Bir Ay Sonra
"Areum,Areum,Areum! Çok korkuyorum!" Areum sabahtan beri üzerindeki korseyle odada tur atan arkadaşına baktı. Yüzününde ve alnında minik çizgiler oluşuyor,endişesini belli ediyordu. Areum arkadaşına tezat bir şekilde sakindi.
"Korkma,her şey çok güzel olacak. Her şey istediğimiz gibi. Oteli ayarladık,kimlikler tamam, yolculuk yapacağın gemi tamam. Tanrı aşkına sakin ol!"
Byeol derince nefes alıp vererek sakin olmaya çalıştı. Eğer planları gerçekleşemezse ömür boyu mahkum olacaktı ve bu da onu deli gibi korkutuyordu.

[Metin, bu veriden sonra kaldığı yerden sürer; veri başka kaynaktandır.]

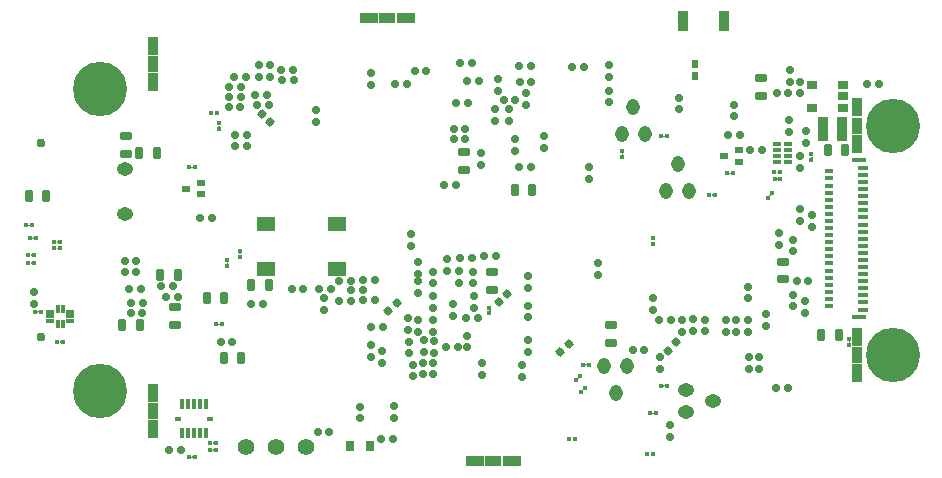
<source format=gbs>
G04*
G04 #@! TF.GenerationSoftware,Altium Limited,Altium Designer,22.2.1 (43)*
G04*
G04 Layer_Color=16711935*
%FSLAX25Y25*%
%MOIN*%
G70*
G04*
G04 #@! TF.SameCoordinates,78EA78F8-FF88-446E-916A-2EA80F8DE5DB*
G04*
G04*
G04 #@! TF.FilePolarity,Negative*
G04*
G01*
G75*
%ADD75C,0.00800*%
G04:AMPARAMS|DCode=77|XSize=16mil|YSize=16mil|CornerRadius=4.25mil|HoleSize=0mil|Usage=FLASHONLY|Rotation=180.000|XOffset=0mil|YOffset=0mil|HoleType=Round|Shape=RoundedRectangle|*
%AMROUNDEDRECTD77*
21,1,0.01600,0.00750,0,0,180.0*
21,1,0.00750,0.01600,0,0,180.0*
1,1,0.00850,-0.00375,0.00375*
1,1,0.00850,0.00375,0.00375*
1,1,0.00850,0.00375,-0.00375*
1,1,0.00850,-0.00375,-0.00375*
%
%ADD77ROUNDEDRECTD77*%
G04:AMPARAMS|DCode=78|XSize=16mil|YSize=16mil|CornerRadius=4.25mil|HoleSize=0mil|Usage=FLASHONLY|Rotation=90.000|XOffset=0mil|YOffset=0mil|HoleType=Round|Shape=RoundedRectangle|*
%AMROUNDEDRECTD78*
21,1,0.01600,0.00750,0,0,90.0*
21,1,0.00750,0.01600,0,0,90.0*
1,1,0.00850,0.00375,0.00375*
1,1,0.00850,0.00375,-0.00375*
1,1,0.00850,-0.00375,-0.00375*
1,1,0.00850,-0.00375,0.00375*
%
%ADD78ROUNDEDRECTD78*%
%ADD79R,0.02756X0.02363*%
G04:AMPARAMS|DCode=80|XSize=27.56mil|YSize=23.62mil|CornerRadius=5.91mil|HoleSize=0mil|Usage=FLASHONLY|Rotation=90.000|XOffset=0mil|YOffset=0mil|HoleType=Round|Shape=RoundedRectangle|*
%AMROUNDEDRECTD80*
21,1,0.02756,0.01181,0,0,90.0*
21,1,0.01575,0.02362,0,0,90.0*
1,1,0.01181,0.00591,0.00787*
1,1,0.01181,0.00591,-0.00787*
1,1,0.01181,-0.00591,-0.00787*
1,1,0.01181,-0.00591,0.00787*
%
%ADD80ROUNDEDRECTD80*%
%ADD86R,0.02953X0.01575*%
G04:AMPARAMS|DCode=87|XSize=27.56mil|YSize=23.62mil|CornerRadius=5.91mil|HoleSize=0mil|Usage=FLASHONLY|Rotation=180.000|XOffset=0mil|YOffset=0mil|HoleType=Round|Shape=RoundedRectangle|*
%AMROUNDEDRECTD87*
21,1,0.02756,0.01181,0,0,180.0*
21,1,0.01575,0.02362,0,0,180.0*
1,1,0.01181,-0.00787,0.00591*
1,1,0.01181,0.00787,0.00591*
1,1,0.01181,0.00787,-0.00591*
1,1,0.01181,-0.00787,-0.00591*
%
%ADD87ROUNDEDRECTD87*%
%ADD88R,0.03543X0.05906*%
%ADD89R,0.03543X0.05315*%
%ADD90R,0.05906X0.03543*%
%ADD91R,0.05315X0.03543*%
%ADD109R,0.02362X0.02756*%
%ADD118R,0.04921X0.01575*%
%ADD119R,0.03543X0.01575*%
G04:AMPARAMS|DCode=120|XSize=39.37mil|YSize=27.56mil|CornerRadius=6.69mil|HoleSize=0mil|Usage=FLASHONLY|Rotation=180.000|XOffset=0mil|YOffset=0mil|HoleType=Round|Shape=RoundedRectangle|*
%AMROUNDEDRECTD120*
21,1,0.03937,0.01417,0,0,180.0*
21,1,0.02598,0.02756,0,0,180.0*
1,1,0.01339,-0.01299,0.00709*
1,1,0.01339,0.01299,0.00709*
1,1,0.01339,0.01299,-0.00709*
1,1,0.01339,-0.01299,-0.00709*
%
%ADD120ROUNDEDRECTD120*%
G04:AMPARAMS|DCode=121|XSize=39.37mil|YSize=27.56mil|CornerRadius=6.69mil|HoleSize=0mil|Usage=FLASHONLY|Rotation=270.000|XOffset=0mil|YOffset=0mil|HoleType=Round|Shape=RoundedRectangle|*
%AMROUNDEDRECTD121*
21,1,0.03937,0.01417,0,0,270.0*
21,1,0.02598,0.02756,0,0,270.0*
1,1,0.01339,-0.00709,-0.01299*
1,1,0.01339,-0.00709,0.01299*
1,1,0.01339,0.00709,0.01299*
1,1,0.01339,0.00709,-0.01299*
%
%ADD121ROUNDEDRECTD121*%
G04:AMPARAMS|DCode=122|XSize=27.56mil|YSize=23.62mil|CornerRadius=5.91mil|HoleSize=0mil|Usage=FLASHONLY|Rotation=45.000|XOffset=0mil|YOffset=0mil|HoleType=Round|Shape=RoundedRectangle|*
%AMROUNDEDRECTD122*
21,1,0.02756,0.01181,0,0,45.0*
21,1,0.01575,0.02362,0,0,45.0*
1,1,0.01181,0.00974,0.00139*
1,1,0.01181,-0.00139,-0.00974*
1,1,0.01181,-0.00974,-0.00139*
1,1,0.01181,0.00139,0.00974*
%
%ADD122ROUNDEDRECTD122*%
%ADD124R,0.03740X0.08268*%
%ADD127C,0.18110*%
%ADD128C,0.05512*%
%ADD129C,0.03032*%
%ADD172O,0.05394X0.04394*%
%ADD173O,0.04394X0.05394*%
G04:AMPARAMS|DCode=174|XSize=27.56mil|YSize=23.62mil|CornerRadius=5.91mil|HoleSize=0mil|Usage=FLASHONLY|Rotation=315.000|XOffset=0mil|YOffset=0mil|HoleType=Round|Shape=RoundedRectangle|*
%AMROUNDEDRECTD174*
21,1,0.02756,0.01181,0,0,315.0*
21,1,0.01575,0.02362,0,0,315.0*
1,1,0.01181,0.00139,-0.00974*
1,1,0.01181,-0.00974,0.00139*
1,1,0.01181,-0.00139,0.00974*
1,1,0.01181,0.00974,-0.00139*
%
%ADD174ROUNDEDRECTD174*%
G04:AMPARAMS|DCode=175|XSize=16mil|YSize=16mil|CornerRadius=4.25mil|HoleSize=0mil|Usage=FLASHONLY|Rotation=45.000|XOffset=0mil|YOffset=0mil|HoleType=Round|Shape=RoundedRectangle|*
%AMROUNDEDRECTD175*
21,1,0.01600,0.00750,0,0,45.0*
21,1,0.00750,0.01600,0,0,45.0*
1,1,0.00850,0.00530,0.00000*
1,1,0.00850,0.00000,-0.00530*
1,1,0.00850,-0.00530,0.00000*
1,1,0.00850,0.00000,0.00530*
%
%ADD175ROUNDEDRECTD175*%
%ADD176R,0.02618X0.01181*%
%ADD177R,0.01378X0.03642*%
%ADD178R,0.02264X0.01575*%
%ADD179R,0.06300X0.04528*%
%ADD180R,0.03544X0.02756*%
%ADD181R,0.02610X0.01260*%
%ADD182R,0.01260X0.02610*%
%ADD183R,0.01260X0.03004*%
%ADD184R,0.02756X0.03543*%
%ADD185R,0.03543X0.06693*%
%ADD186O,0.05394X0.04394*%
D75*
X226910Y30240D02*
G03*
X226910Y30240I-100J0D01*
G01*
X223112Y21040D02*
G03*
X223112Y21040I-100J0D01*
G01*
X243182Y93847D02*
G03*
X243182Y93847I-100J0D01*
G01*
X212990Y107530D02*
G03*
X212990Y107530I-100J0D01*
G01*
X78610Y50714D02*
G03*
X78610Y50714I-100J0D01*
G01*
X226960Y113380D02*
G03*
X226960Y113380I-100J0D01*
G01*
X69520Y103080D02*
G03*
X69520Y103080I-100J0D01*
G01*
X198400Y32780D02*
G03*
X198400Y32780I-100J0D01*
G01*
X200880Y37220D02*
G03*
X200880Y37220I-100J0D01*
G01*
X276073Y106381D02*
G03*
X276073Y106381I-100J0D01*
G01*
X248980Y101040D02*
G03*
X248980Y101040I-100J0D01*
G01*
X15218Y83788D02*
G03*
X15218Y83788I-100J0D01*
G01*
X15966Y73898D02*
G03*
X15966Y73898I-100J0D01*
G01*
X16196Y71339D02*
G03*
X16196Y71339I-100J0D01*
G01*
X24836Y76041D02*
G03*
X24836Y76041I-100J0D01*
G01*
X16635Y79488D02*
G03*
X16635Y79488I-100J0D01*
G01*
X24757Y78246D02*
G03*
X24757Y78246I-100J0D01*
G01*
X69620Y6580D02*
G03*
X69620Y6580I-100J0D01*
G01*
X76700Y8715D02*
G03*
X76700Y8715I-100J0D01*
G01*
Y11080D02*
G03*
X76700Y11080I-100J0D01*
G01*
X168802Y55297D02*
G03*
X168802Y55297I-100J0D01*
G01*
X288643Y44921D02*
G03*
X288643Y44921I-100J0D01*
G01*
X25809Y44961D02*
G03*
X25809Y44961I-100J0D01*
G01*
X262305Y93740D02*
G03*
X262305Y93740I-100J0D01*
G01*
X18132Y54961D02*
G03*
X18132Y54961I-100J0D01*
G01*
X78565Y116783D02*
G03*
X78565Y116783I-100J0D01*
G01*
X264869Y99213D02*
G03*
X264869Y99213I-100J0D01*
G01*
X264864Y101378D02*
G03*
X264864Y101378I-100J0D01*
G01*
X85614Y74410D02*
G03*
X85614Y74410I-100J0D01*
G01*
X81399Y71339D02*
G03*
X81399Y71339I-100J0D01*
G01*
D77*
X16802Y73898D02*
D03*
X227746Y30240D02*
D03*
X224070Y21040D02*
D03*
X242024Y93847D02*
D03*
X221269Y7615D02*
D03*
X244018Y93847D02*
D03*
X195070Y12380D02*
D03*
X222076Y21040D02*
D03*
X225802Y113380D02*
D03*
X227796D02*
D03*
X199844Y37220D02*
D03*
X225752Y30240D02*
D03*
X223262Y7615D02*
D03*
X197064Y12380D02*
D03*
X201838Y37220D02*
D03*
X17031Y71339D02*
D03*
X79568Y50714D02*
D03*
X77574D02*
D03*
X70478Y103080D02*
D03*
X68484D02*
D03*
X249938Y101040D02*
D03*
X247944D02*
D03*
X16176Y83788D02*
D03*
X14182D02*
D03*
X14808Y73898D02*
D03*
X15038Y71339D02*
D03*
X23678Y76041D02*
D03*
X25671D02*
D03*
X15477Y79488D02*
D03*
X17471D02*
D03*
X23599Y78246D02*
D03*
X25592D02*
D03*
X68584Y6580D02*
D03*
X70578D02*
D03*
X77536Y8715D02*
D03*
X75542D02*
D03*
X77536Y11080D02*
D03*
X75542D02*
D03*
X24651Y44961D02*
D03*
X26644D02*
D03*
X17096Y54961D02*
D03*
X19089D02*
D03*
X77777Y121337D02*
D03*
X75784D02*
D03*
X265705Y99213D02*
D03*
X263712D02*
D03*
X265700Y101378D02*
D03*
X263706D02*
D03*
D78*
X212890Y106472D02*
D03*
X223261Y77602D02*
D03*
X212890Y108466D02*
D03*
X275973Y105445D02*
D03*
Y107439D02*
D03*
X223261Y79595D02*
D03*
X168702Y56355D02*
D03*
Y54361D02*
D03*
X288543Y45979D02*
D03*
Y43986D02*
D03*
X78465Y115847D02*
D03*
Y117841D02*
D03*
X85514Y75345D02*
D03*
Y73352D02*
D03*
X81299Y72274D02*
D03*
Y70281D02*
D03*
D79*
X72579Y94051D02*
D03*
X67461Y96020D02*
D03*
X72579Y97989D02*
D03*
X246761Y106880D02*
D03*
X251879Y108849D02*
D03*
Y104911D02*
D03*
D80*
X259629Y108800D02*
D03*
X94459Y127297D02*
D03*
X90522D02*
D03*
X225276Y52323D02*
D03*
X61992Y8760D02*
D03*
X65929D02*
D03*
X255692Y108800D02*
D03*
X271102Y65116D02*
D03*
X82992Y44826D02*
D03*
X79055D02*
D03*
X220315Y42165D02*
D03*
X216378D02*
D03*
X252150Y113820D02*
D03*
X248213D02*
D03*
X93268Y57480D02*
D03*
X89331D02*
D03*
X76260Y86221D02*
D03*
X72323D02*
D03*
X53307Y57992D02*
D03*
X49370D02*
D03*
X49092Y54580D02*
D03*
X53029D02*
D03*
X59324Y63472D02*
D03*
X63261D02*
D03*
X51024Y68347D02*
D03*
X47087D02*
D03*
X52480Y62598D02*
D03*
X48543D02*
D03*
X60905Y59921D02*
D03*
X64842D02*
D03*
X115959Y62497D02*
D03*
X112022D02*
D03*
X102722D02*
D03*
X106659D02*
D03*
X51024Y71750D02*
D03*
X47087D02*
D03*
X115315Y14724D02*
D03*
X111378D02*
D03*
X136609Y12637D02*
D03*
X132672D02*
D03*
X133259Y49797D02*
D03*
X129322D02*
D03*
X122436Y58371D02*
D03*
X118499D02*
D03*
X118654Y65329D02*
D03*
X122591D02*
D03*
X126423Y62164D02*
D03*
X122486D02*
D03*
X126465Y65523D02*
D03*
X130402D02*
D03*
X126480Y58853D02*
D03*
X130418D02*
D03*
X87822Y110197D02*
D03*
X83885D02*
D03*
X87822Y113697D02*
D03*
X83885D02*
D03*
X85659Y123331D02*
D03*
X81722D02*
D03*
X91222Y123997D02*
D03*
X95159D02*
D03*
X85759Y126664D02*
D03*
X81822D02*
D03*
X85759Y129897D02*
D03*
X81822D02*
D03*
X87559Y133197D02*
D03*
X83622D02*
D03*
X141176Y130997D02*
D03*
X137239D02*
D03*
X103447Y132126D02*
D03*
X99510D02*
D03*
X103247Y135526D02*
D03*
X99310D02*
D03*
X158189Y43268D02*
D03*
X154252D02*
D03*
X161022Y52797D02*
D03*
X164959D02*
D03*
X268150Y29685D02*
D03*
X264213D02*
D03*
X162776Y72997D02*
D03*
X158839D02*
D03*
X157429Y97220D02*
D03*
X153491D02*
D03*
X160676Y112497D02*
D03*
X156739D02*
D03*
X160676Y115997D02*
D03*
X156739D02*
D03*
X178643Y103223D02*
D03*
X182580D02*
D03*
X157631Y124497D02*
D03*
X161568D02*
D03*
X161131Y131997D02*
D03*
X165068D02*
D03*
X143735Y135097D02*
D03*
X147672D02*
D03*
X162942Y137997D02*
D03*
X159005D02*
D03*
X177376Y125597D02*
D03*
X173439D02*
D03*
X178659Y137023D02*
D03*
X182596D02*
D03*
X182680Y131623D02*
D03*
X178743D02*
D03*
X268354Y127815D02*
D03*
X264417D02*
D03*
X196131Y136497D02*
D03*
X200068D02*
D03*
X294449Y130827D02*
D03*
X298386D02*
D03*
X166831Y73497D02*
D03*
X170768D02*
D03*
X229213Y52323D02*
D03*
X275039Y65116D02*
D03*
D86*
X281929Y63943D02*
D03*
Y59219D02*
D03*
Y61581D02*
D03*
Y56856D02*
D03*
X281931Y71030D02*
D03*
Y94652D02*
D03*
Y87565D02*
D03*
Y68668D02*
D03*
Y66306D02*
D03*
Y75754D02*
D03*
Y73392D02*
D03*
Y78116D02*
D03*
Y80478D02*
D03*
Y85203D02*
D03*
Y82840D02*
D03*
Y92289D02*
D03*
Y89927D02*
D03*
Y99376D02*
D03*
Y97014D02*
D03*
Y101738D02*
D03*
D87*
X268448Y114764D02*
D03*
X272355Y106843D02*
D03*
X150001Y52106D02*
D03*
Y48169D02*
D03*
X260975Y54213D02*
D03*
X255050Y39732D02*
D03*
X258672Y39771D02*
D03*
X223110Y55471D02*
D03*
X181575Y45415D02*
D03*
X268448Y118701D02*
D03*
X272355Y102906D02*
D03*
X181391Y56966D02*
D03*
X204820Y67301D02*
D03*
X247389Y48307D02*
D03*
X240669Y48386D02*
D03*
X236693Y48465D02*
D03*
X255039Y48346D02*
D03*
X250995Y48307D02*
D03*
X225590Y39724D02*
D03*
Y35787D02*
D03*
X265158Y77284D02*
D03*
Y81221D02*
D03*
X273727Y54616D02*
D03*
Y58553D02*
D03*
X254894Y63307D02*
D03*
Y59370D02*
D03*
X270000Y75079D02*
D03*
Y79016D02*
D03*
X181575Y41478D02*
D03*
X161334Y43027D02*
D03*
Y46964D02*
D03*
X250276Y123976D02*
D03*
Y120039D02*
D03*
X272173Y85203D02*
D03*
Y89140D02*
D03*
X276299Y83234D02*
D03*
Y87171D02*
D03*
X113591Y59434D02*
D03*
Y55497D02*
D03*
X125601Y23336D02*
D03*
Y19399D02*
D03*
X129241Y43747D02*
D03*
Y39810D02*
D03*
X132791Y41766D02*
D03*
Y37829D02*
D03*
X136991Y23436D02*
D03*
Y19499D02*
D03*
X141496Y52715D02*
D03*
Y48778D02*
D03*
X141732Y44998D02*
D03*
Y41061D02*
D03*
X16772Y57559D02*
D03*
Y61496D02*
D03*
X142491Y76819D02*
D03*
Y80756D02*
D03*
X110991Y122266D02*
D03*
Y118329D02*
D03*
X91746Y133118D02*
D03*
Y137055D02*
D03*
X129291Y130529D02*
D03*
Y134466D02*
D03*
X95591Y133129D02*
D03*
Y137066D02*
D03*
X149960Y37966D02*
D03*
Y34029D02*
D03*
X150303Y45266D02*
D03*
Y41329D02*
D03*
X143282Y37324D02*
D03*
Y33387D02*
D03*
X146491Y34029D02*
D03*
Y37966D02*
D03*
X146903Y45370D02*
D03*
Y41433D02*
D03*
X145003Y52062D02*
D03*
Y48125D02*
D03*
X144755Y61141D02*
D03*
Y65078D02*
D03*
X149900Y64419D02*
D03*
Y68356D02*
D03*
X149907Y60209D02*
D03*
Y56272D02*
D03*
X144791Y71466D02*
D03*
Y67529D02*
D03*
X156680Y53476D02*
D03*
Y57413D02*
D03*
X154449Y72557D02*
D03*
Y68620D02*
D03*
X179507Y37060D02*
D03*
Y33123D02*
D03*
X166360Y37900D02*
D03*
Y33963D02*
D03*
X228976Y13240D02*
D03*
Y17177D02*
D03*
X236693Y52402D02*
D03*
X232716Y52284D02*
D03*
Y48346D02*
D03*
X181391Y53029D02*
D03*
X240669Y52323D02*
D03*
X247389Y52244D02*
D03*
X260975Y50276D02*
D03*
X250995Y52244D02*
D03*
X255039Y52284D02*
D03*
X255050Y35795D02*
D03*
X158531Y68416D02*
D03*
Y64479D02*
D03*
X165931Y107716D02*
D03*
Y103779D02*
D03*
X170603Y122370D02*
D03*
Y118433D02*
D03*
X175349Y122439D02*
D03*
Y118501D02*
D03*
X171550Y128582D02*
D03*
Y132518D02*
D03*
X177111Y112492D02*
D03*
Y108555D02*
D03*
X181011Y123855D02*
D03*
Y127792D02*
D03*
X201903Y103270D02*
D03*
Y99333D02*
D03*
X186903Y113466D02*
D03*
Y109529D02*
D03*
X208403Y124725D02*
D03*
Y128662D02*
D03*
X269951Y60682D02*
D03*
Y56745D02*
D03*
X268837Y135385D02*
D03*
Y131448D02*
D03*
X231850Y122362D02*
D03*
Y126299D02*
D03*
X208403Y137270D02*
D03*
Y133333D02*
D03*
X272165Y127717D02*
D03*
Y131653D02*
D03*
X274174Y111134D02*
D03*
Y115071D02*
D03*
X163231Y68316D02*
D03*
Y64379D02*
D03*
X163431Y60116D02*
D03*
Y56179D02*
D03*
X181403Y62925D02*
D03*
Y66862D02*
D03*
X223110Y59407D02*
D03*
X258672Y35834D02*
D03*
X204820Y71238D02*
D03*
D88*
X56520Y131378D02*
D03*
Y143622D02*
D03*
X56520Y15764D02*
D03*
Y28008D02*
D03*
X291339Y34429D02*
D03*
Y46673D02*
D03*
Y110807D02*
D03*
Y123051D02*
D03*
D89*
X56520Y137500D02*
D03*
X56520Y21886D02*
D03*
X291339Y40551D02*
D03*
Y116929D02*
D03*
D90*
X176161Y5098D02*
D03*
X163917D02*
D03*
X140740Y152980D02*
D03*
X128496D02*
D03*
D91*
X170039Y5098D02*
D03*
X134618Y152980D02*
D03*
D109*
X237060Y137389D02*
D03*
Y133451D02*
D03*
D118*
X291772Y53116D02*
D03*
Y105478D02*
D03*
D119*
X293252Y55675D02*
D03*
Y62762D02*
D03*
Y60400D02*
D03*
Y58038D02*
D03*
X293250Y79297D02*
D03*
Y95833D02*
D03*
Y102919D02*
D03*
Y65124D02*
D03*
Y69849D02*
D03*
Y67486D02*
D03*
Y76935D02*
D03*
Y74573D02*
D03*
Y72211D02*
D03*
Y86384D02*
D03*
Y84022D02*
D03*
Y81660D02*
D03*
Y93471D02*
D03*
Y91108D02*
D03*
Y88746D02*
D03*
Y100557D02*
D03*
Y98195D02*
D03*
D120*
X209275Y50400D02*
D03*
X63882Y50566D02*
D03*
Y56471D02*
D03*
X47480Y113543D02*
D03*
Y107638D02*
D03*
X160250Y102225D02*
D03*
Y108130D02*
D03*
X266496Y65715D02*
D03*
Y71621D02*
D03*
X259291Y126890D02*
D03*
Y132795D02*
D03*
X169511Y62174D02*
D03*
Y68080D02*
D03*
X209275Y44495D02*
D03*
D121*
X21024Y93504D02*
D03*
X15118D02*
D03*
X279370Y47087D02*
D03*
X285276D02*
D03*
X64772Y67226D02*
D03*
X58867D02*
D03*
X74410Y59567D02*
D03*
X80315D02*
D03*
X95276Y63819D02*
D03*
X89370D02*
D03*
X57795Y107992D02*
D03*
X51890D02*
D03*
X86024Y39646D02*
D03*
X80118D02*
D03*
X46187Y50500D02*
D03*
X52093D02*
D03*
X182964Y95623D02*
D03*
X177058D02*
D03*
X281407Y109000D02*
D03*
X287313D02*
D03*
D122*
X95540Y118066D02*
D03*
X92757Y120850D02*
D03*
D124*
X286282Y115928D02*
D03*
X279786D02*
D03*
D127*
X303150Y116929D02*
D03*
Y40551D02*
D03*
X38858Y28425D02*
D03*
Y129055D02*
D03*
D128*
X107491Y9766D02*
D03*
X87486D02*
D03*
X97491D02*
D03*
D129*
X19291Y46597D02*
D03*
Y111164D02*
D03*
D172*
X234270Y29020D02*
D03*
Y21520D02*
D03*
X243270Y25270D02*
D03*
D173*
X227667Y95264D02*
D03*
X235167D02*
D03*
X212890Y114220D02*
D03*
X220390D02*
D03*
X214510Y36760D02*
D03*
X207010D02*
D03*
X231417Y104264D02*
D03*
X210760Y27760D02*
D03*
X216640Y123220D02*
D03*
D174*
X134966Y55104D02*
D03*
X137750Y57888D02*
D03*
X230880Y44738D02*
D03*
X195082Y44146D02*
D03*
X192299Y41362D02*
D03*
X228096Y41954D02*
D03*
X171879Y58085D02*
D03*
X174662Y60869D02*
D03*
D175*
X199201Y28142D02*
D03*
X200611Y29552D02*
D03*
X198962Y33442D02*
D03*
X197552Y32032D02*
D03*
X261457Y92992D02*
D03*
X262866Y94402D02*
D03*
D176*
X264590Y106816D02*
D03*
X268330Y108784D02*
D03*
Y110753D02*
D03*
Y106816D02*
D03*
X264590Y108784D02*
D03*
Y110753D02*
D03*
Y104847D02*
D03*
X268330D02*
D03*
D177*
X66344Y14445D02*
D03*
X68312D02*
D03*
X72250D02*
D03*
X74218D02*
D03*
X68312Y24209D02*
D03*
X70281D02*
D03*
X74218D02*
D03*
X70281Y14445D02*
D03*
X66344Y24209D02*
D03*
X72250D02*
D03*
D178*
X64965Y19327D02*
D03*
X75596D02*
D03*
D179*
X117714Y69315D02*
D03*
X94092D02*
D03*
Y84079D02*
D03*
X117714D02*
D03*
D180*
X286455Y126718D02*
D03*
X276219Y122978D02*
D03*
X286455D02*
D03*
X276219Y130458D02*
D03*
X286455D02*
D03*
D181*
X22264Y54961D02*
D03*
Y53386D02*
D03*
Y51811D02*
D03*
X28917Y53386D02*
D03*
Y54961D02*
D03*
Y51811D02*
D03*
D182*
X26378Y55925D02*
D03*
X26378Y50846D02*
D03*
X24803D02*
D03*
D183*
Y55728D02*
D03*
D184*
X122184Y10297D02*
D03*
X128877D02*
D03*
D185*
X246754Y151894D02*
D03*
X233368D02*
D03*
D186*
X47047Y102630D02*
D03*
Y87528D02*
D03*
M02*

</source>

"Sakinim,sakinim..." Kendi kendine bir süre mırıldandı ve camın önündeki altın varaklı,kadife koltuğa oturup dışarıyı izlemeye başladı.Tüm Busan ayaklarının altındaydı. Üstten karınca gibi gözüken insanlara baktı ve gülümsedi. Her biri ne kadar küçük fakat dertleri kendilerinin kaç katıdır kim bilir diye içinden geçirdi.
Kapının çalınmasıyla Byeol daldığı düşüncelerinden sıyrıldı.
"Girin."
Odaya elinde gelinlikle bir kadın geldi ve ağır olan gelinliğini müsait bir yere bıraktı.
"Efendim, beni Bayan Kim gönderdi bugün hazırlanmanıza ben ve ekibim yardımcı olacak." Kadın gülümseyerek Byeol'e bakıyordu. Byeol'se yüz ifadesini sabit tutmaya çalışarak yanıt verdi.
"Peki."
Kadının ardından ekibinden olan insanlar odayı doldurmaya başladı. Az önce bomboş olan kocaman tuvalet masasının üstünü makyaj malzemeleri kaplamıştı. Byeol biraz şaşkınlık biraz da endişeyle ekibe baktı.
"Ben ağır bir makyaj ve saç istemiyorum. " Eline telefonunu aldı ve önceden seçtiği saç ve makyajı göstererek isteğini beyan etti.
"İstediğim şeyler bunlar,lütfen aynısını yapın."
Kadın başta itiraz edecek olsa da usulca başını salladı ve ekibine talimatlar vermeye başladı. Ekibi hazırlık yaparken Byeol'ün gelinliğini giyindirmek için iki kadın yardım etmeye başladı. Ekibin başı olan kadın bir an için durdu ve korsesiyle olan genç kızı süzdü.
"Korsenin altında sıradan bir iç çamaşırı mı var yoksa ben mi yanlış görüyorum?" Byeol kadını anlamadığı için kaşlarını çattı ve merakla sordu.
"Anlamadım?" Kadın gülümsedi.
"Sonuçta bugün düğün gecen ve bilirsin..." Ekipten bir kaç kız kıkırdadı. Byeolse hem utanmış hem de sinirlenmişti.
"Ben o tarz bir iç çamaşırını düğünün ardından giyeceğim." Yanakları durmadan kızarırken kadınlara arkasını döndü ve emir verdi.
"Devam edin lütfen!"
***
Sanki on dakika gibi süren iki saatin ardından Byeol hazırdı. Kendine boy aynasından baktı ve baştan ayağa süzdü. İyi görünüyordu fakat ne anlamı vardı ki bunun sanki gerçekten evleniyordu.
Byeol'ü hazırlayan kadınlar gitmiş ve Areum'la Byeol başbaşa kalmıştı. Areum hayranlıkla Byeole baktı ve yanına gidip her iki elini de tuttu.
"Muhteşem görünüyorsun!" Byeol gülümsedi burukça.
"Sağ ol ama biliyorsun hiçbir anlamı yok." Areum ona sarıldı ve kulağına fısıldadı usulca.
"Her şey çok güzel olacak. İyi olacaksın. Seni çok özleyeceğim." Her iki gencin gözleri dolarken gelen telefonla ayrıldılar.
Çalan telefon Byeole aitti. Byeol ekranda yazan isimle gerildi.